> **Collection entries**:
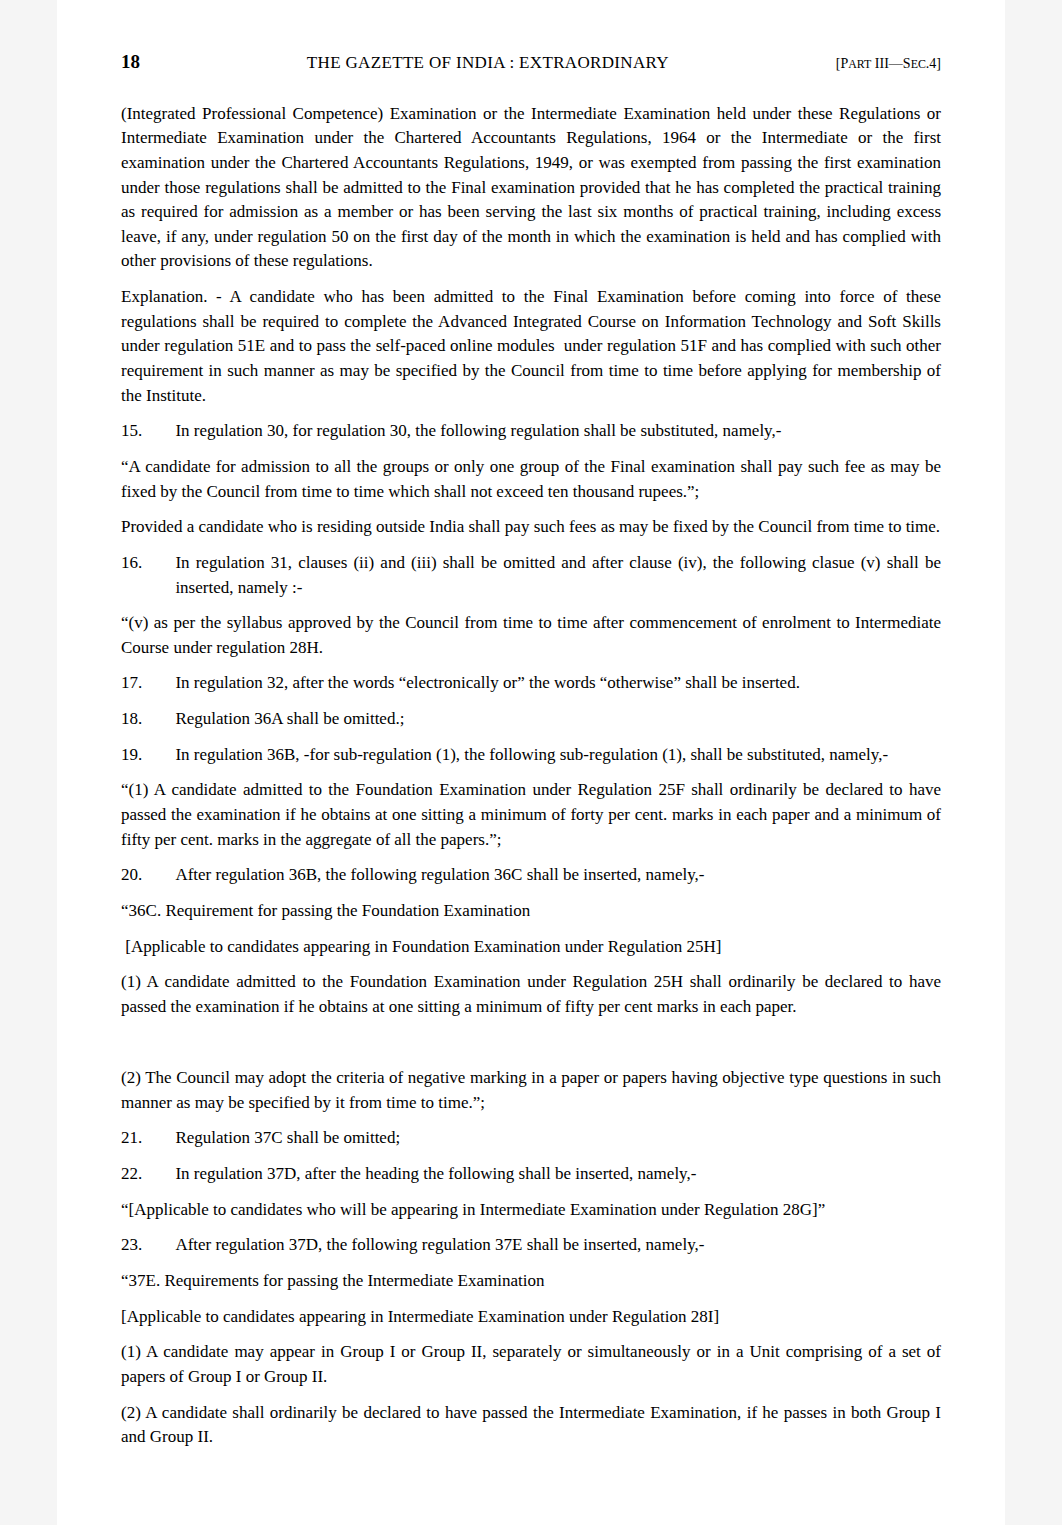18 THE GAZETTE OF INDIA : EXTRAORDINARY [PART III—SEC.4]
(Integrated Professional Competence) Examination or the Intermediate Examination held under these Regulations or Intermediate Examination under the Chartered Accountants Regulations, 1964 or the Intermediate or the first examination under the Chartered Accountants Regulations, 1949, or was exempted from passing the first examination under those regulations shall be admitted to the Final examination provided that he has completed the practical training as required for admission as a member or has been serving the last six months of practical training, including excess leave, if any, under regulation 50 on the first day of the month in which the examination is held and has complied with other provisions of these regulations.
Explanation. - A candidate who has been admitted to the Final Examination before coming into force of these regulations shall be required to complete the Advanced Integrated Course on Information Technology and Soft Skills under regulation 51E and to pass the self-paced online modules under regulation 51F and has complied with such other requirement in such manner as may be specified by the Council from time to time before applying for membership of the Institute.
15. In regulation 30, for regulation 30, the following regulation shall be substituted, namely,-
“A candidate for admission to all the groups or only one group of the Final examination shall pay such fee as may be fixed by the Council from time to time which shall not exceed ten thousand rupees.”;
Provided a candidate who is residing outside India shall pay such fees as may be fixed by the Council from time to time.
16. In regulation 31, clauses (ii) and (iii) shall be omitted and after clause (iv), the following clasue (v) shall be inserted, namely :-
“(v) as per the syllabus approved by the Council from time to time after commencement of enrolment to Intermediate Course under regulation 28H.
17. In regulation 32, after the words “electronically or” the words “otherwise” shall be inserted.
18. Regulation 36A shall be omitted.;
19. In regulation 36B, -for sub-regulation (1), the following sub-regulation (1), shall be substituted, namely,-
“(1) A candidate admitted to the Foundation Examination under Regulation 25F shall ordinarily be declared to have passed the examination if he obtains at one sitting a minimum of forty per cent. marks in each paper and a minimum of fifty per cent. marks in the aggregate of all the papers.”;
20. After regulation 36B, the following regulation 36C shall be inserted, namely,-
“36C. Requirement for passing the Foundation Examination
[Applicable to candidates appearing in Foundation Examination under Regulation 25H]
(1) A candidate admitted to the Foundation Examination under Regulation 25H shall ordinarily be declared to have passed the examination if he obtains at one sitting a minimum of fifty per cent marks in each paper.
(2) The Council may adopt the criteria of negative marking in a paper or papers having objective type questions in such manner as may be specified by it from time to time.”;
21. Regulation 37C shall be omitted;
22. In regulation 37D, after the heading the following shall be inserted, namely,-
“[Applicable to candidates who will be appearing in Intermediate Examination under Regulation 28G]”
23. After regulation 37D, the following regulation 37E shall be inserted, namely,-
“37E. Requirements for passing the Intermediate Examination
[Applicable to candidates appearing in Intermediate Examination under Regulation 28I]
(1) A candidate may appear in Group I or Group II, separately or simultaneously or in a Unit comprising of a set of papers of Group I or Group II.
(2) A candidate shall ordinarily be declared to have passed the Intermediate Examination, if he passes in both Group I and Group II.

> **YOUR ASSIGNMENT**: Check each line of the entries, and copy the ones that contain "with".

> **SOLUTION TO THIS TASK**:
(Integrated Professional Competence) Examination or the Intermediate Examination held under these Regulations or Intermediate Examination under the Chartered Accountants Regulations, 1964 or the Intermediate or the first examination under the Chartered Accountants Regulations, 1949, or was exempted from passing the first examination under those regulations shall be admitted to the Final examination provided that he has completed the practical training as required for admission as a member or has been serving the last six months of practical training, including excess leave, if any, under regulation 50 on the first day of the month in which the examination is held and has complied with other provisions of these regulations.
Explanation. - A candidate who has been admitted to the Final Examination before coming into force of these regulations shall be required to complete the Advanced Integrated Course on Information Technology and Soft Skills under regulation 51E and to pass the self-paced online modules under regulation 51F and has complied with such other requirement in such manner as may be specified by the Council from time to time before applying for membership of the Institute.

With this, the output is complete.